Women in Tech: Ada Lovelace, the First Computer Programmer

Ada Lovelace

Ada Lovelace was born Augusta Ada Byron on December 10, 1815 in London. She would later in life be a major influence on the world today. Ada is known as the First Computer Programmer. 

Daughter of Lord Byron, a romantic poet and mathematician, and Annabella Milbanke, both members of the High British Society. Lord Byron left Annabella only four months after Ada was born. A bitter Annabella promoted Ada’s interest in mathematics to prevent her from being like her father who she perceived as “insane.”

At 18, her mathematical talents led her to a longtime working relationship and friendship with fellow Briton Charles Babbage. Charles was also a mathematician and known as the “father of computers.” She grew a particular interest in his work with the Analytical Engine. Sometimes it is all about the company you keep and the people you know, and because of her educational exploits, she found herself befriending a few more big-name scientists such as Andrew Crosse, Sir David Brewster and author Charles Dickens. This encouraged Ada to further her education.

Sometime in 1842-1843, she translated an article about the Analytical Engine by Italian military engineer Luigi Menabrea. The translations included a set of notes. Notes today play an important part in our lives, whether it’s being used at school, work or even leaving a note for your spouse and kids! Her notes included a method for calculating a sequence of Bernoulli numbers using the Analytical Engine, in complete detail. Ada’s notes were so important they were referenced in the creation of the first computer program, an algorithm designed to be carried out by a machine. With her background in poetical science, she often asked questions about Analytical Engine and examining how society may relate to technology as a tool.

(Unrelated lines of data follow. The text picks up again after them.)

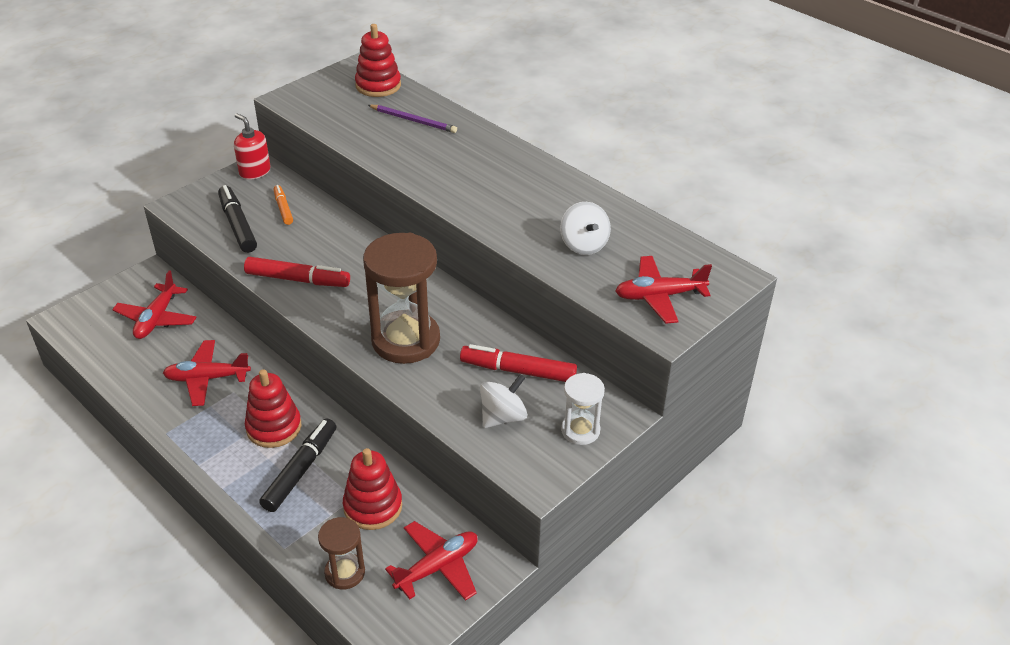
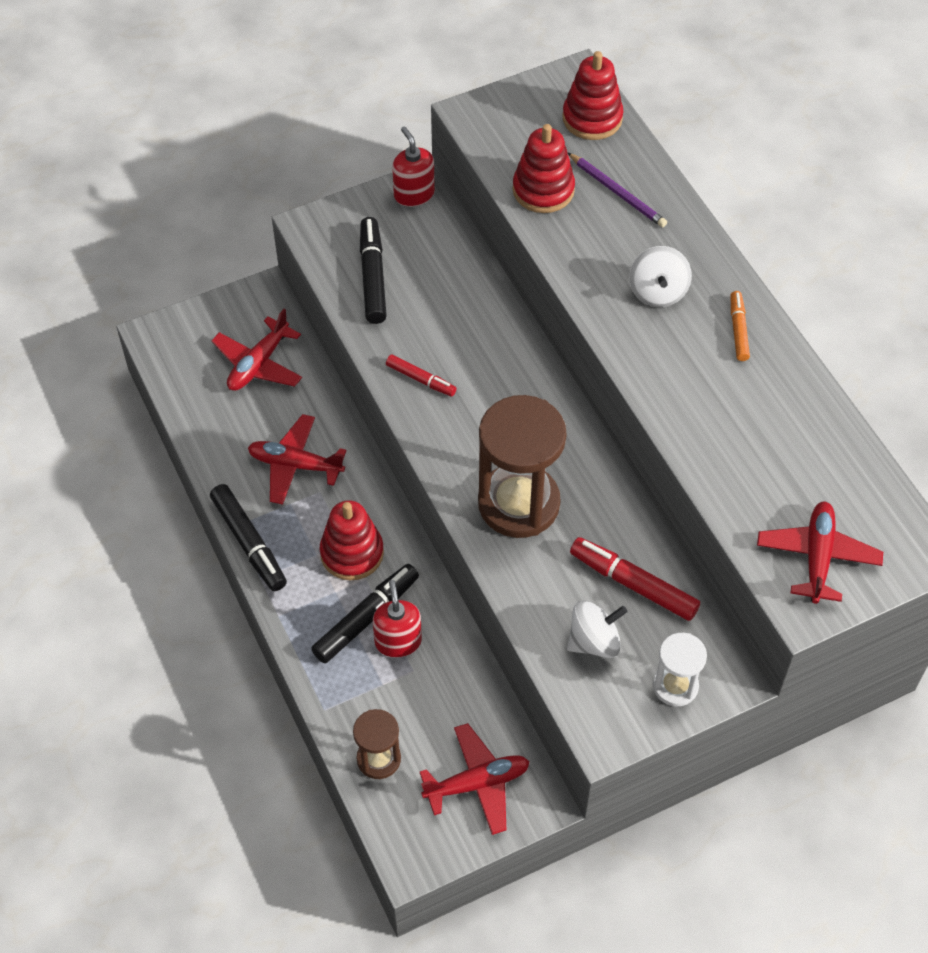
camera: 20 degrees right, 15 degrees up
(181, 442) = (249, 543): none -> black marker
(283, 208) = (432, 264): orange marker -> orange marker (738, 330)
(298, 279) = (421, 379): red marker -> red marker, size x0.60
(333, 480) = (398, 641): none -> red soap dispenser
(373, 506) = (431, 688): red stacking toy -> red stacking toy (543, 190)
(584, 245) = (757, 453): white spinning top -> white spinning top (657, 292)
(659, 296) = (817, 557): red plane -> red plane turned 90 degrees clockwise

Babbage’s friend Charles Wheatstone asked Ada to translate Luigi’s paper into English, which she elevated with notes. It was then added into the translation. She spent part of the year with the guidance of Wheatstone doing this. Ada’s notes were far more extensive than Menabrea’s original, and they were published in the Sept. 1843 edition of Taylor’s Scientific Memoir under the initials of AAL.

Lovelace’s notes were organized in alphabetical order from A-G; in note G she explained the algorithm to compute Bernoulli numbers. It is considered the first published algorithm ever used to be implemented on a computer. It was never completed, so it was never tested. In 1953, a century or so after Ada’s death, her notes on Babbage’s Analytical Engine were republished in addition to  B. V. Bowden‘s Faster than Thought: A Symposium on Digital Computing Machines. The engine is recognized as an early model for a computer and her notes as the description of a computer and software. She emphasized the difference between Analytical Engine and calculating machines, its ability to be programmed to solve problems and potential of the device beyond number crunching.